曰く、(カッコ内はゼリンスキーからの引用)
「・・・ソクラテスはこう言っている。肉体労働者は他の人々と交流したり地域社会に貢献したりする時間がないため、悪い市民であり、友人としてのぞましくない、と。」(47頁)
「「怠惰賞賛」というエッセイの中で、ラッセルはこう書いている。「勤労のモラルは奴隷のモラルである。そして、現代社会に奴隷は必要ない。」」(51頁)
なるほど、勤労の倫理も一つの倫理(資本主義に適合的な倫理)に過ぎず、歴史を貫いて妥当するものではないようです。そう考えれば、仕事が生きがいの人を別として、無理に仕事を頑張る必要もなく、「停年までは手を抜いて」(知人のN先生)というスタンスで臨むぐらいが、健康や自己実現によいのかもしれません。

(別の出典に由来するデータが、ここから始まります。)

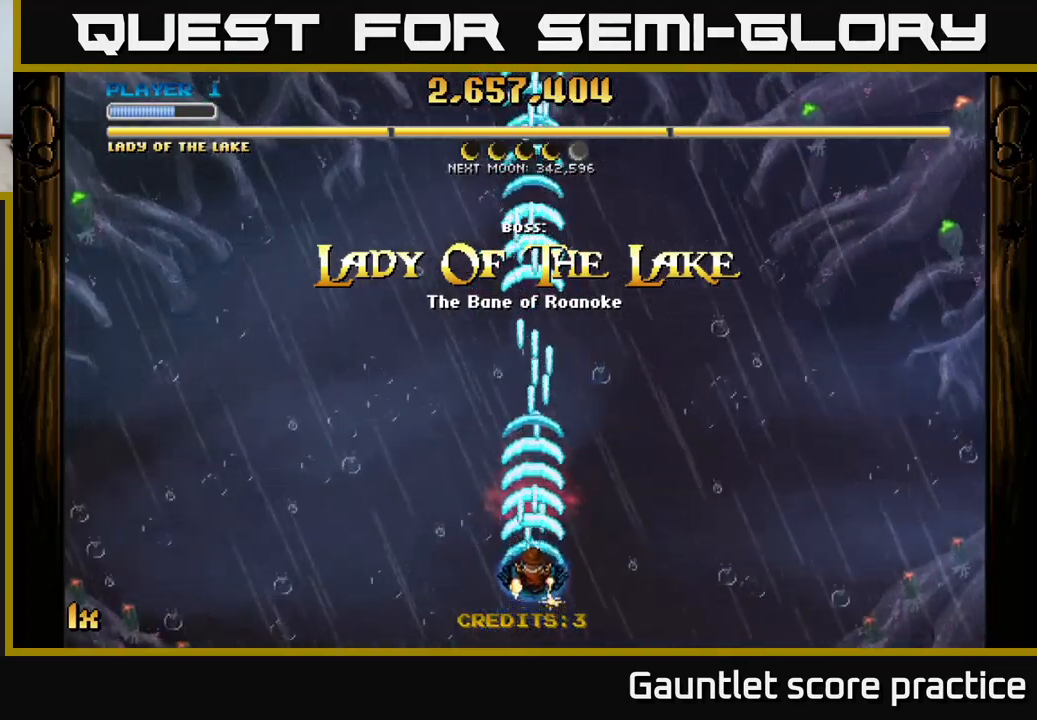
{"buttons": ["A"], "left_stick": "down", "events": [[67, "X", "up"], [217, "left_stick", "center"], [367, "A", "up"], [434, "A", "down"], [484, "left_stick", "down"]]}
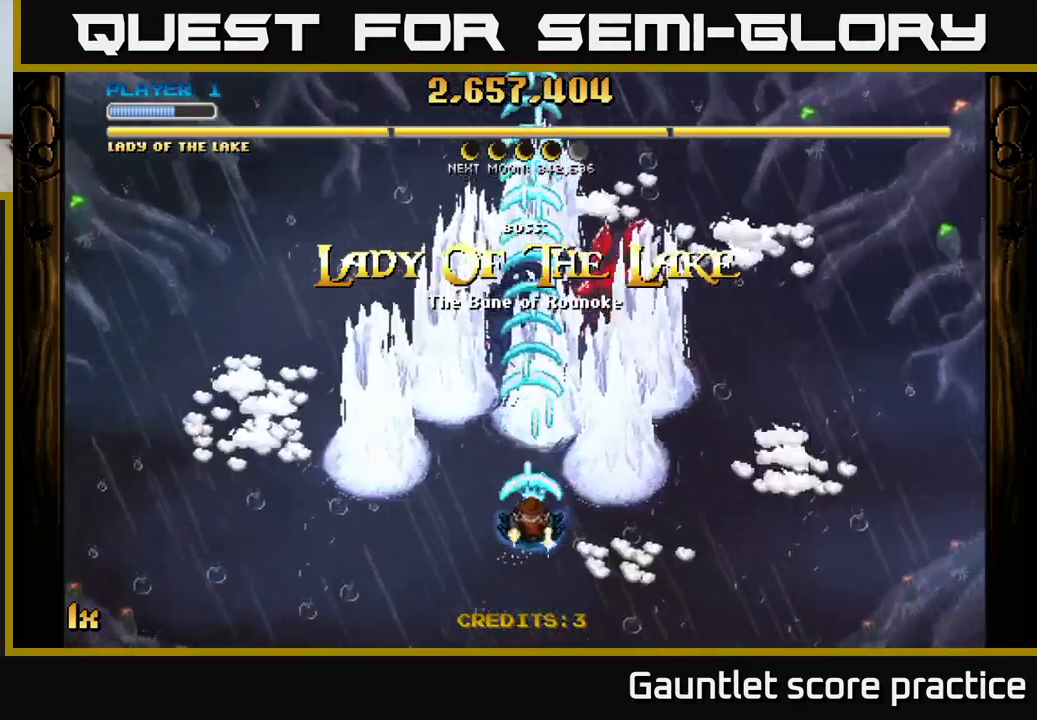
{"buttons": ["A"], "left_stick": "center", "events": [[367, "left_stick", "center"]]}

著者の言うとおり、特定の価値観で自己を犠牲にするのではなく、逆に人生を生き生きと楽しむために、自分なりの価値観を育み大切にすべきなのでしょう。そして、自分の価値観に沿って生きるときに、本当の意味で人生が「ワクワク」するのだと思います。
もっとも、 働かないと食えないのが「資本主義」の現実。同書では、「月収五百ドルで支出が四百九十九ドルなら、経済的に自立している」(284頁)とも言いますが、その「五百ドル」を得る方法が浮かばないから、みんな苦労しているわけなんですが。。。